10 tips for your garden in summertime

During spring or summer, temperatures may rise to tropical standards, even in our country. Not all plants can handle such heat, so here are our ten tips on how to keep your garden fresh and colourful, even on hot sunny days.

 

1. Forewarned is forearmed...

Take measures when a heatwave is forecast. Make sure your plants have had access to sufficient water, stop giving granulated fertilizers and keep shadow covers at hand. A heatwave occurs when temperatures reach 25° Celsius (or over) for at least five days at a stretch.

2. Watering

On warm and dry days water your plants in the evening, preferably after sunset, since water quickly evaporates during bright and sunny weather. By watering in the evening your plants can absorb moist during the night. Water at their feet, not on their leaves, for some plants easily develop mildew or mould when leaves stay moist for a prolonged period of time.

3. Watering the lawn

In order to keep it nice and green, it's probably necessary to water your lawn during warm, dry weather. Watering a lot at one go is much better than watering often but sparingly. During dry spells watering once a week is more than enough, preferably at evening time.

4. Mowing the lawn

Do not let your lawn dry out by mowing it too short. Adjust the lawn-mower knives to 4 centimeters and don't mow more than once a week, either in the early morning or (late) in the evening, when sunrays are not yet (or no longer) fierce.

 

5. Protect potplants

Depending on materials used, potted plants can get overheated quite quickly. Especially black plastic pots absorb heat easily, causing plant roots to burn. Root-systems stay cooler by placing plants in terracotta pots during the warmest hours of the day. Since terracotta pots breathe and absorb moist you'll have to water more often during warm, dry spells. In winter these pots can easily break due to temperatures below 0 °C, so protect them from frost. Check your potted plants and hanging baskets on their need for water twice daily. Place pots with drainage holes on saucers and pour water there.

6. Shadow covers

Do you grow hydrangeas in your garden (Hydrangea macrophylla)? Their leaves will limp during warm days. Cover them with a large, light cloth or sheet (resting on canes) or put a parasol over them, offering shade. Put up shadow covers in your greenhouse or whitewash windowpanes to prevent extremely high temperatures. In summer always aerate your greenhouse by opening a window and/or door, both during the day and night.

7. Soil protection

Mulching helps prevent soil from drying out. Mulch layers retain moist, discourage weeds to grow and, in time, improve soil structure. Mulch by scattering a layer of woodchips or dried grass between your plants. Also scatter a thin layer on kitchen-garden beds where you have sown seeds but nothing as yet grows.
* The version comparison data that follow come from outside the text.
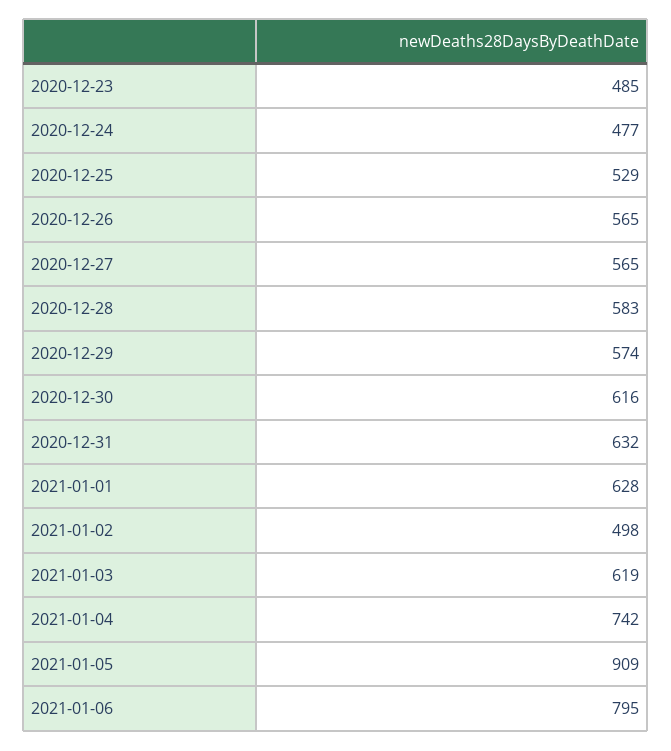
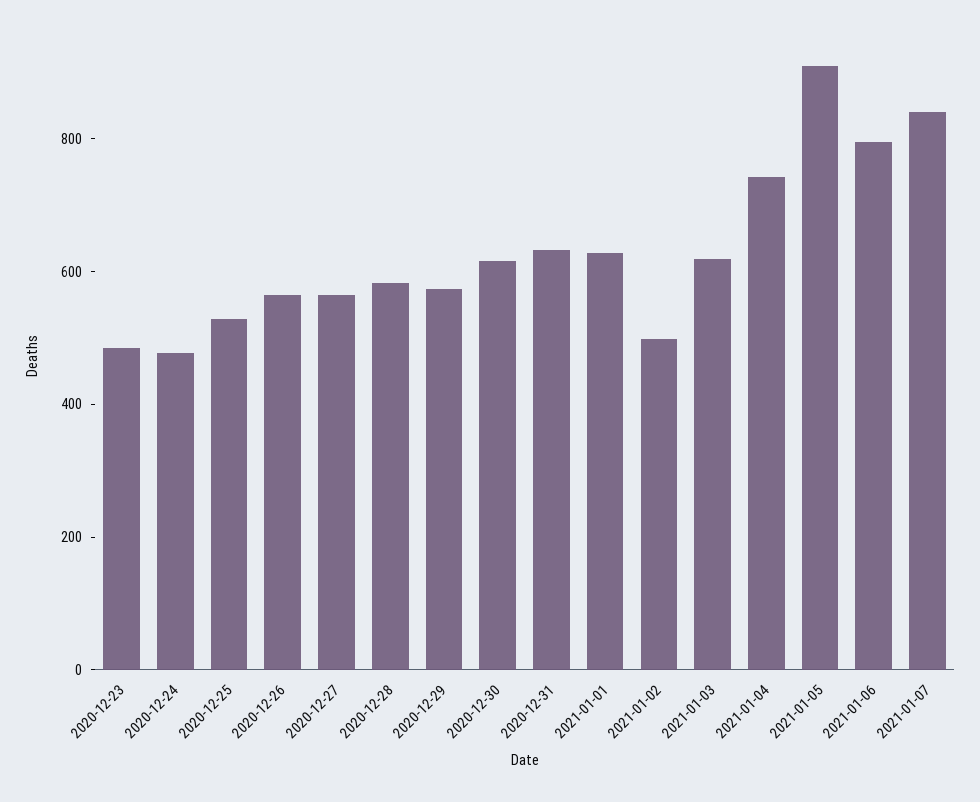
2021-01-07: none -> 850

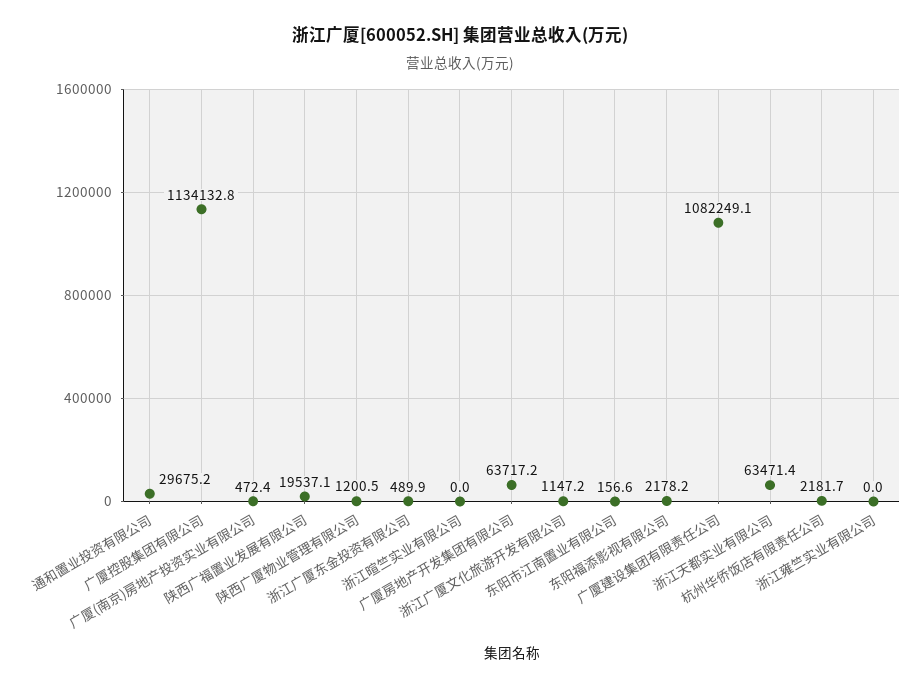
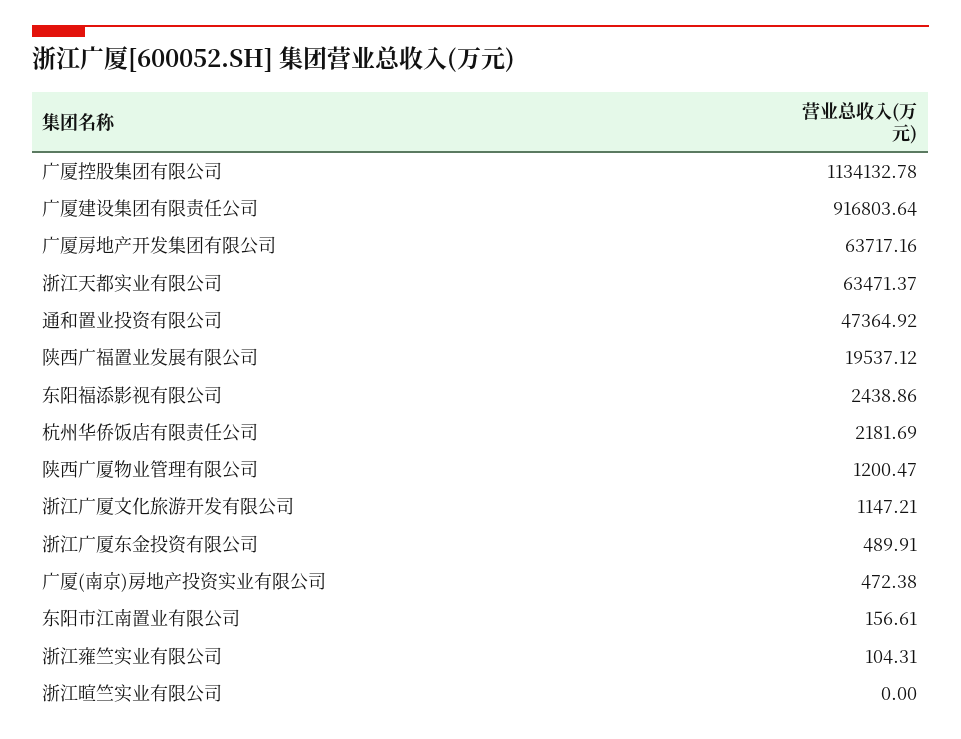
通和置业投资有限公司: 29675.2 -> 47364.92
东阳福添影视有限公司: 2178.2 -> 2438.86
广厦建设集团有限责任公司: 1082249.1 -> 916803.64
浙江雍竺实业有限公司: 0 -> 104.31

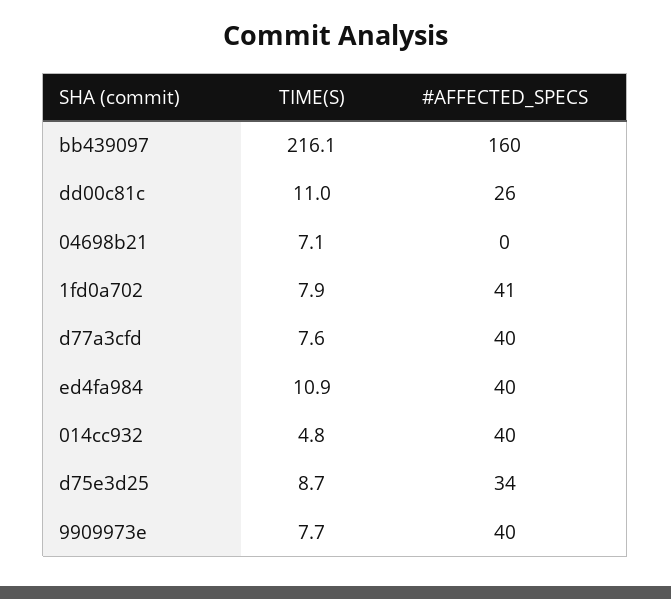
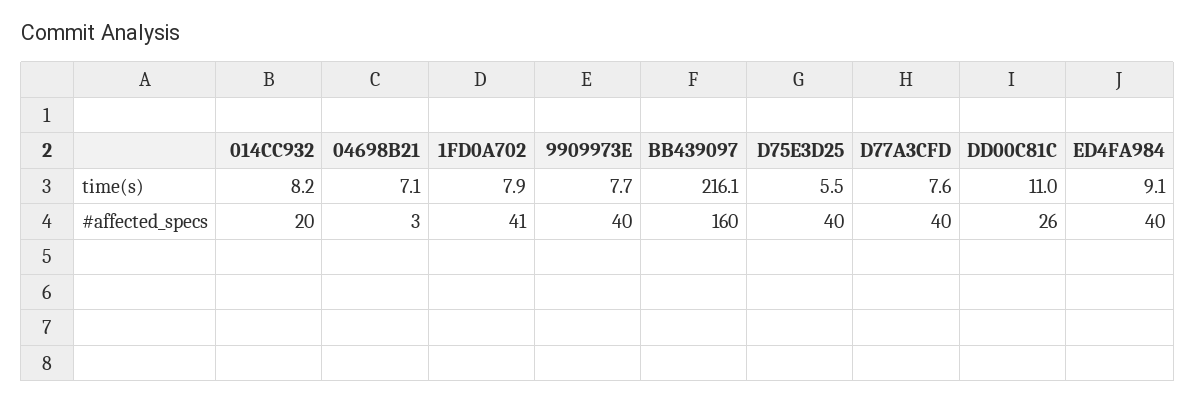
#AFFECTED_SPECS, 04698b21: 0 -> 3
TIME(S), ed4fa984: 10.9 -> 9.1
TIME(S), 014cc932: 4.8 -> 8.2
#AFFECTED_SPECS, 014cc932: 40 -> 20
TIME(S), d75e3d25: 8.7 -> 5.5
#AFFECTED_SPECS, d75e3d25: 34 -> 40

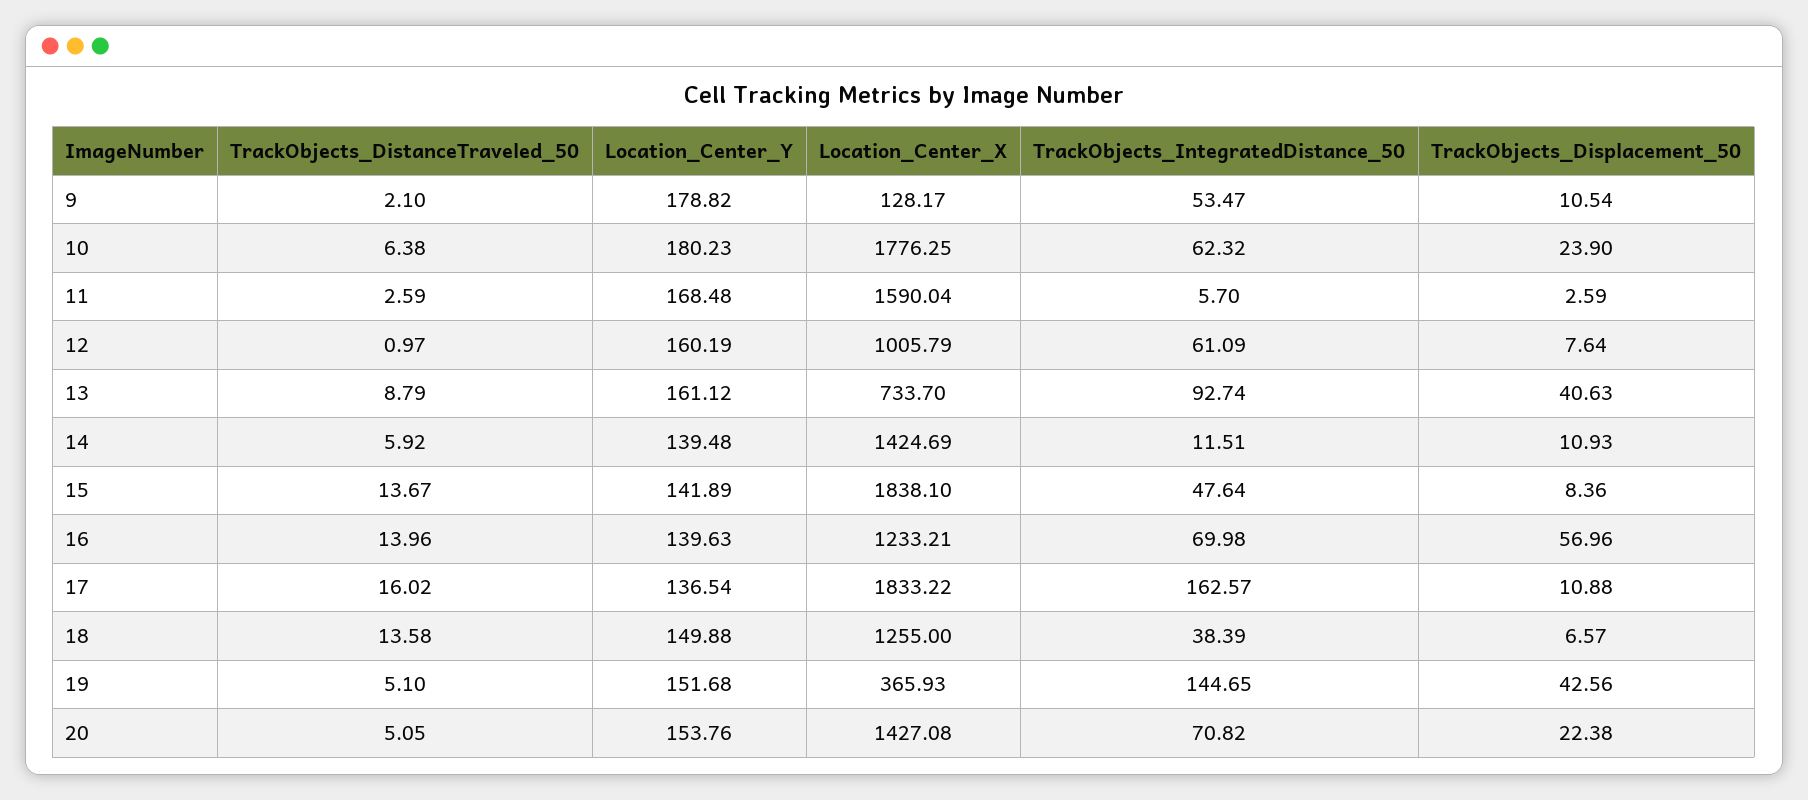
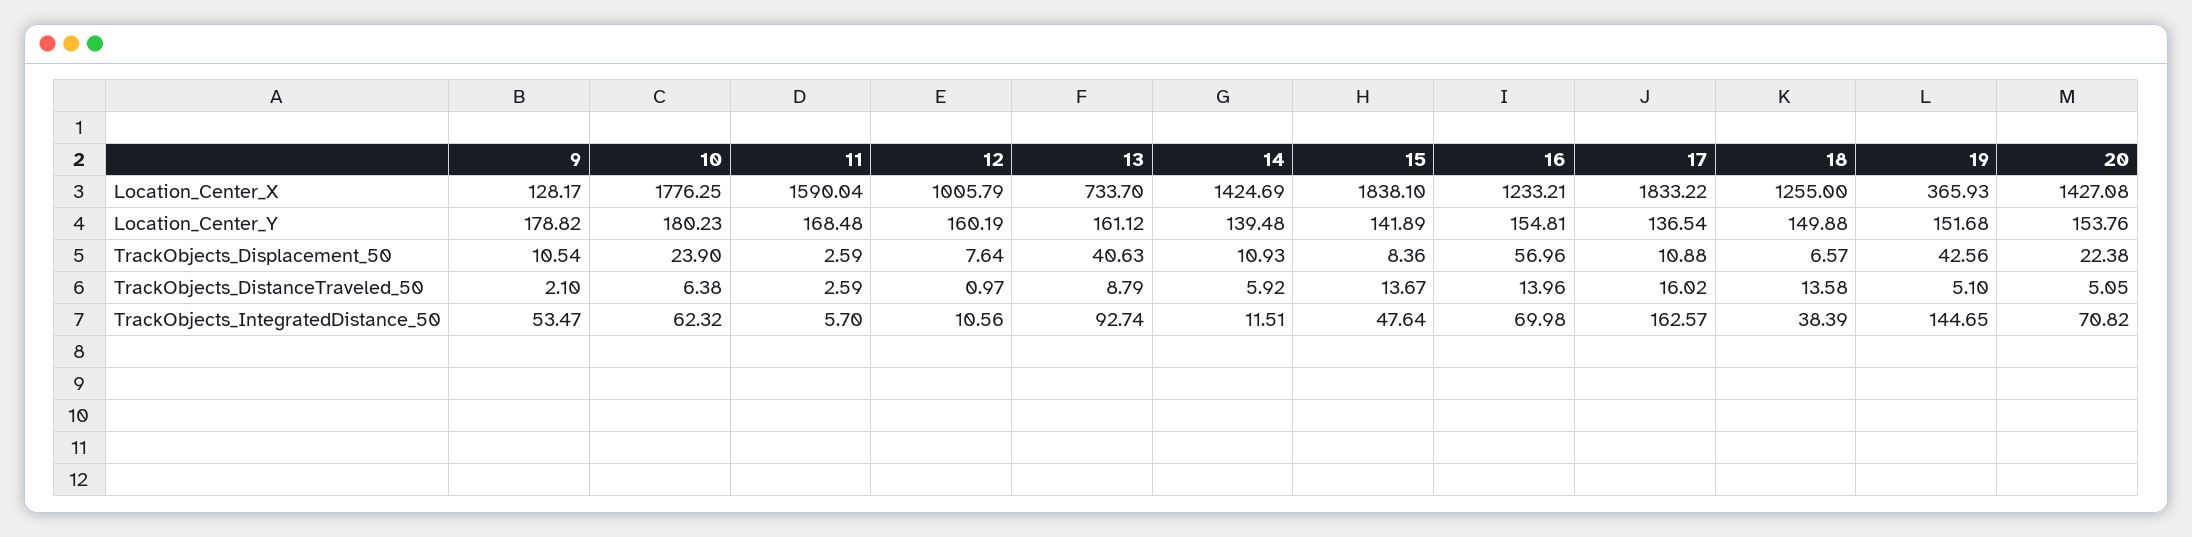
TrackObjects_IntegratedDistance_50, 12: 61.09 -> 10.56
Location_Center_Y, 16: 139.63 -> 154.81

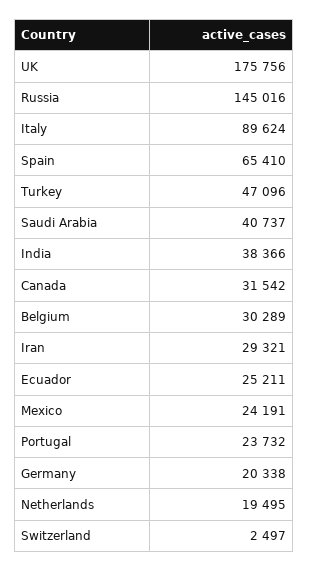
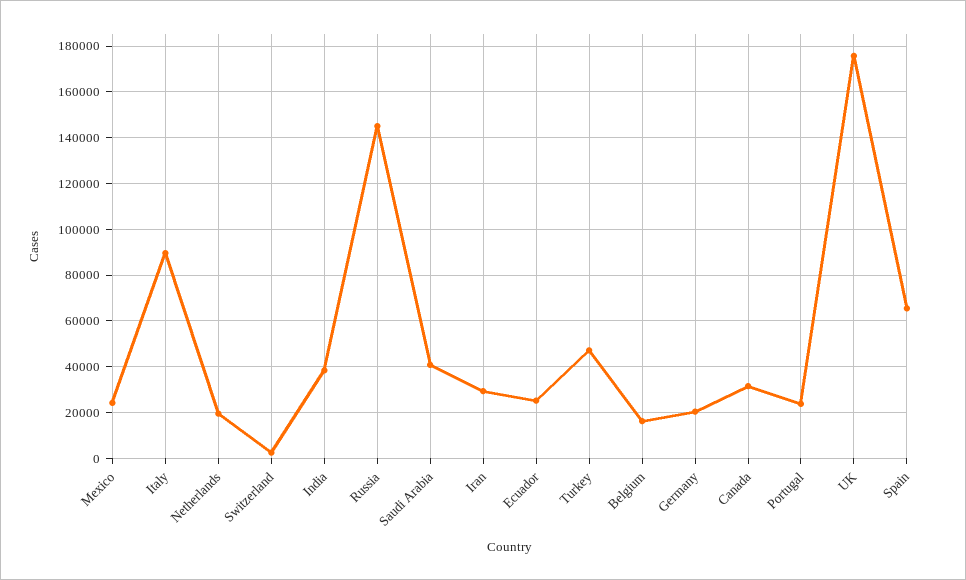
Belgium: 30289 -> 15000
8. Use fertilizers with great care

Is it time to give your plants their summer feed? Be very careful indeed when using granulated fertilizers, which hardly dissolve during warm and dry spells. Generally speaking, liquid fertilizers are easiest to use as you need to add water, but do use them sparingly. Something you can offer your plants unrestrictedly is B’cuzz Silic Boost, which strengthens the protective layers on plant leaves, so moist hardly evaporates during heat. It also helps to strengthen plant stems, making them sturdy and less likely to flop.

 

9. Don't prune!

Please wait for cloudy days before you prune evergreens such as Choisya ternata and box, because fierce sunshine can burn their leaves.

10. Enjoy fine weather in your garden

Often on warm summer days you can pick and harvest all kinds of lovely fruit and veg: currants, apples, pears and lettuce, various sorts of vegetables, herbs and even edible flowers such as marigold, borage and lavender, as well as cut flowers! If you gave your plants and trees a rich feed in spring, like bloombastic, your garden will have responded by rich harvests this summer.

A nice shady spot

There's nothing to pick or harvest just yet? Bring out your deck-chair and enjoy the beautiful weather, an ice-cold drink at hand! Too hot to sit in the sun? Remember next winter to plant a plane-tree (its leafage trimmed to a shady ''roof'') or any other tree to sit under; shade from garden umbrellas and sunshades is fine as such, but shade from trees offers just a few degrees more cool!

Tip: put some red currants and edible flowers in a ice cube tray, pour water over them and freeze. Serve drinks tinkling with these refreshing, flowery and fruity icecubes ''from your own garden''!